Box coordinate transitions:
══════════

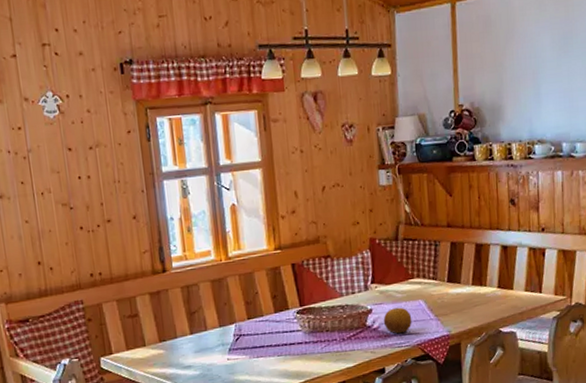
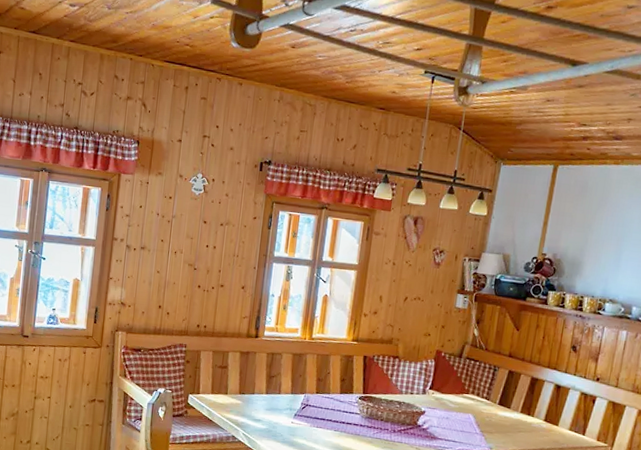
fruit: present [383,307,412,334] -> none [433,415,459,439]

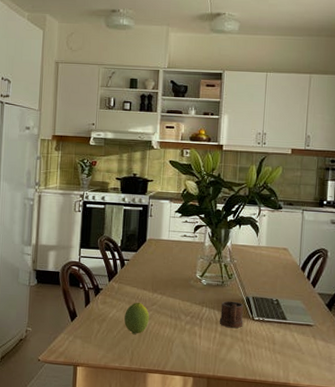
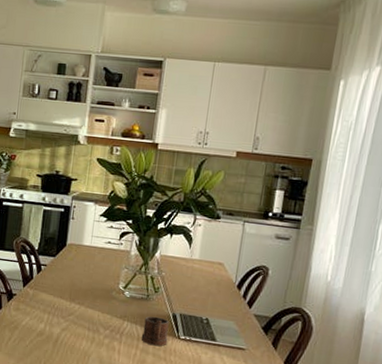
fruit: present [124,302,150,335] -> none [37,311,66,346]

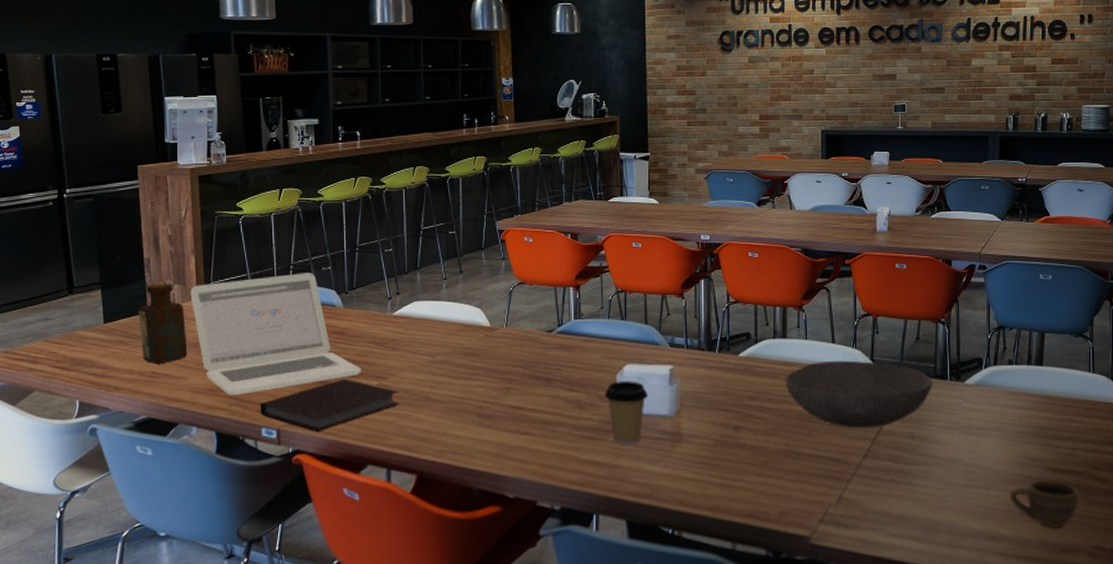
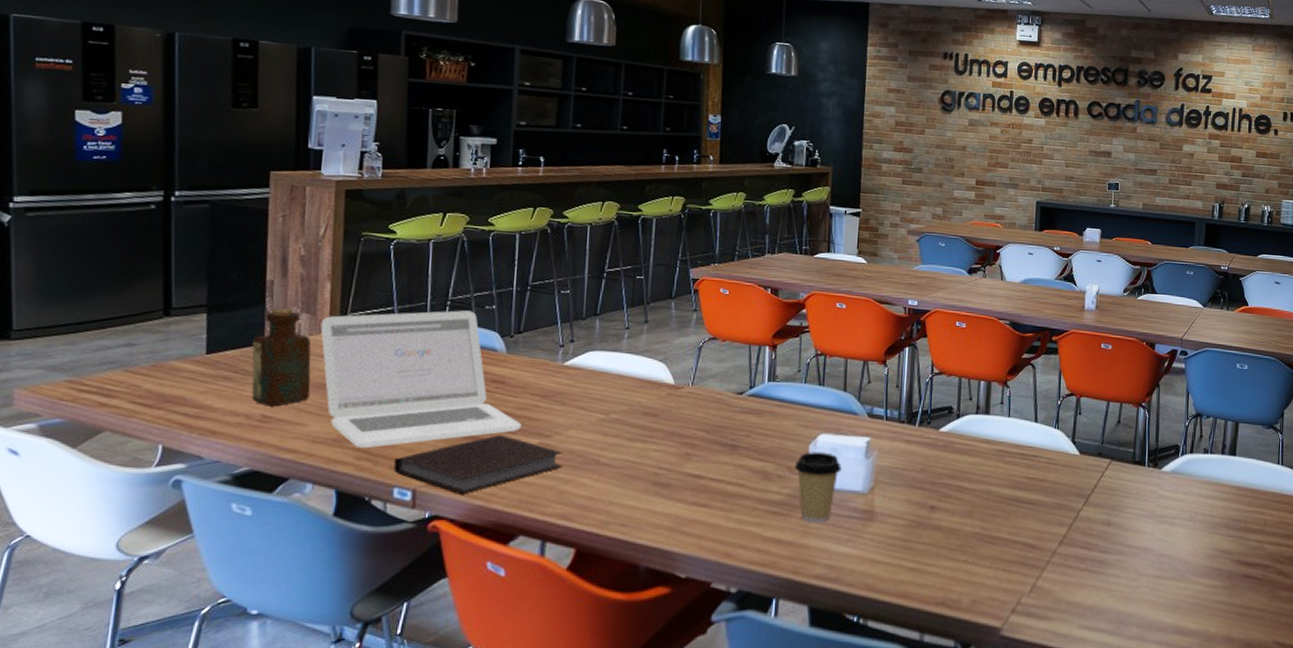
bowl: present [785,360,933,428] -> none [985,440,1131,513]
cup: present [1008,480,1080,529] -> none [1198,573,1265,624]

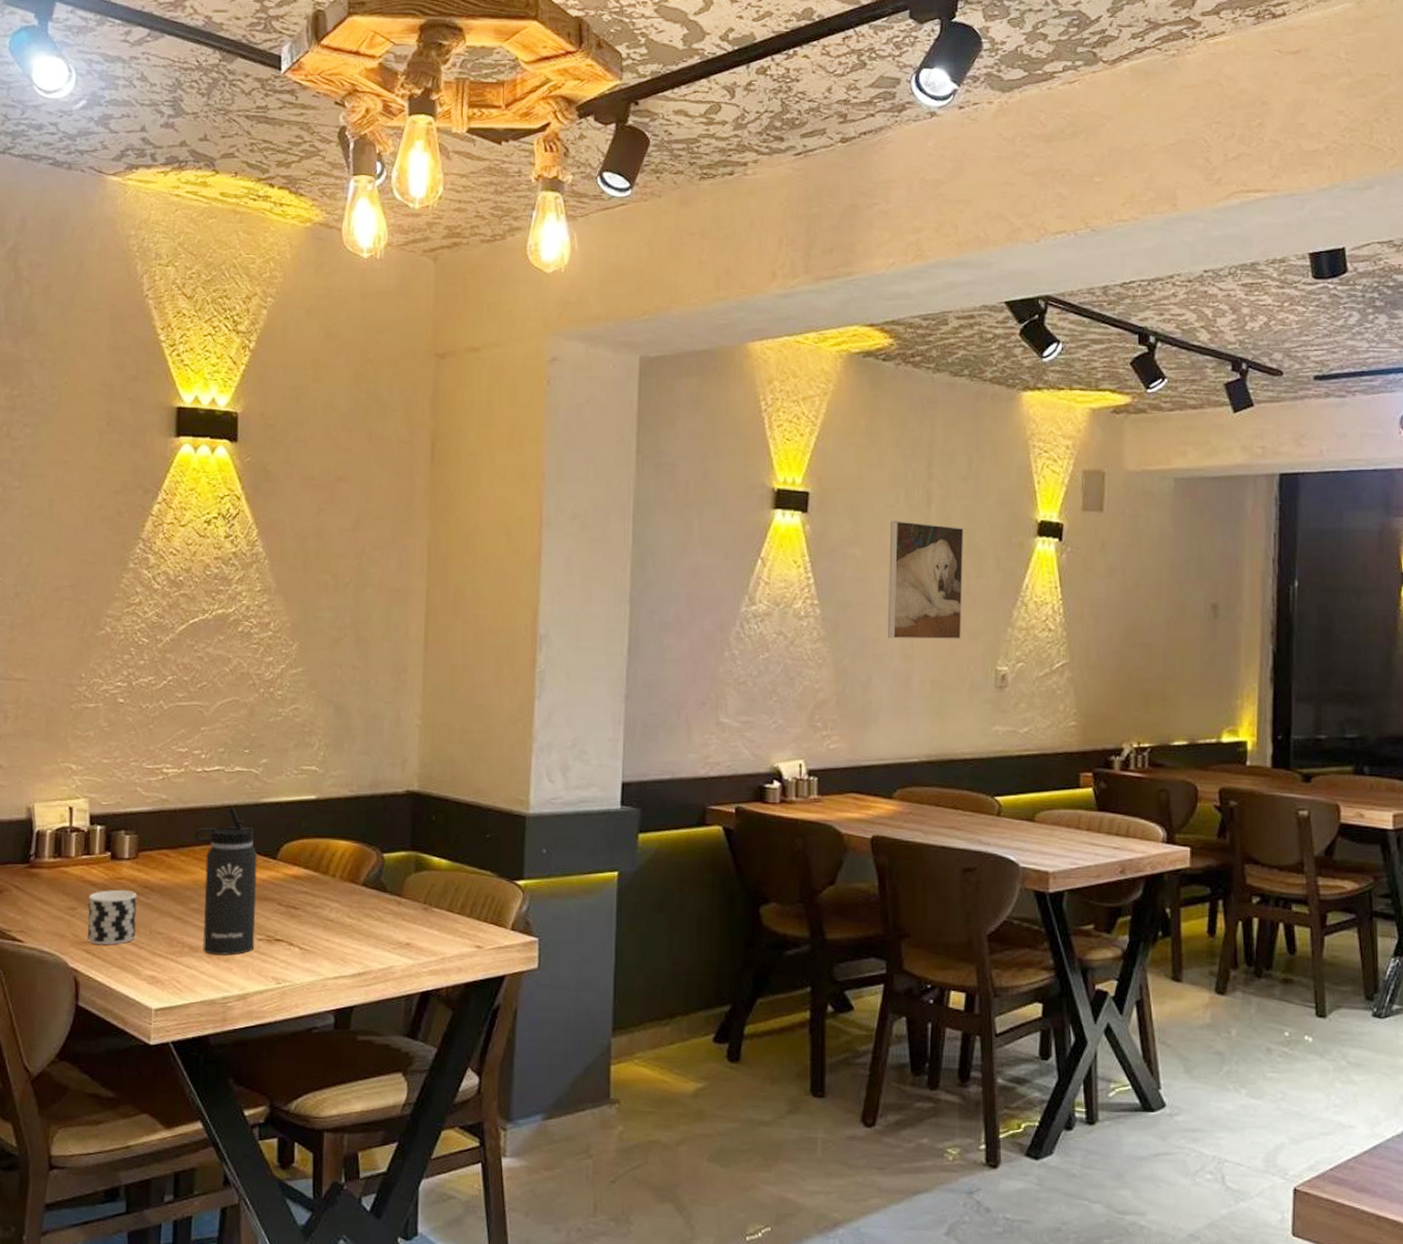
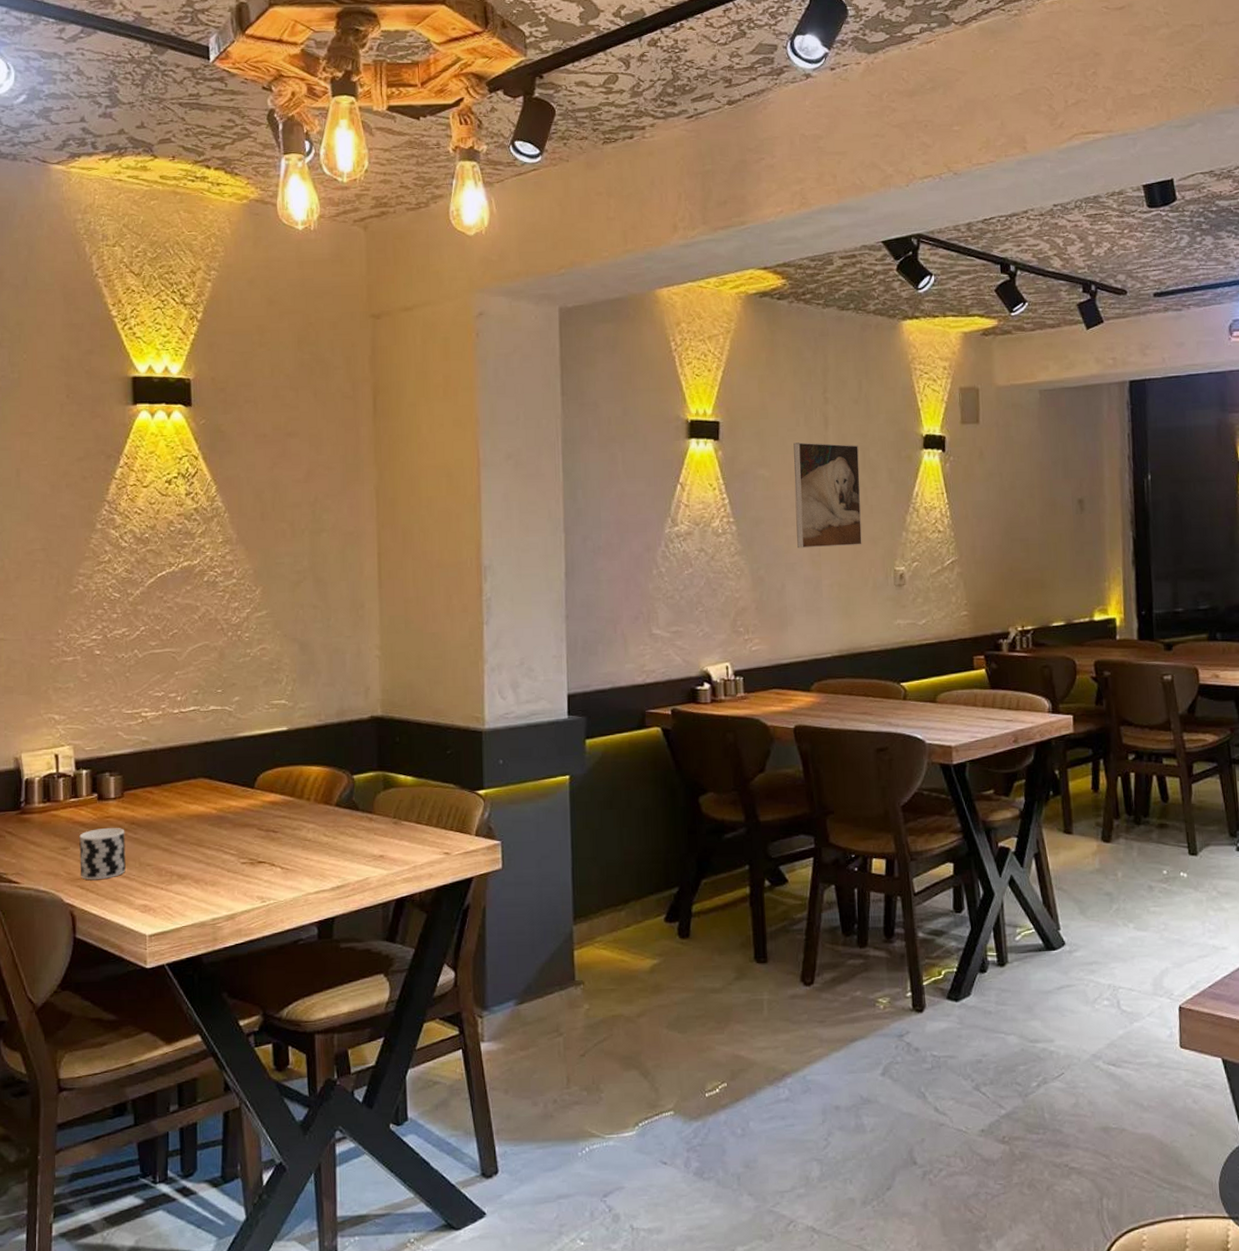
thermos bottle: present [195,806,258,955] -> none [176,743,239,881]

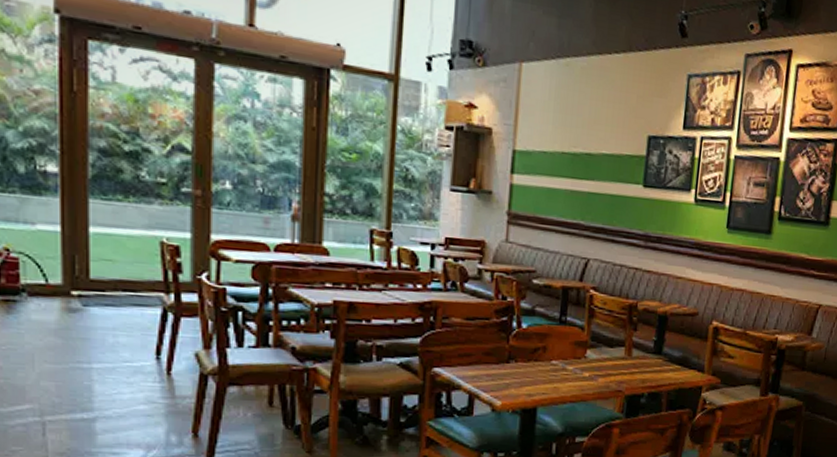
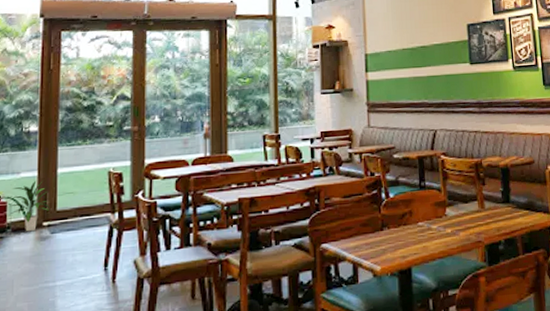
indoor plant: none [25,236,81,300] -> present [11,180,51,232]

══════════

All lines from the one containing "thermos bottle: present" through the final line of the entries above are to be copied exactly; the pictures are not.

## Expected output
thermos bottle: present [195,806,258,955] -> none [176,743,239,881]

indoor plant: none [25,236,81,300] -> present [11,180,51,232]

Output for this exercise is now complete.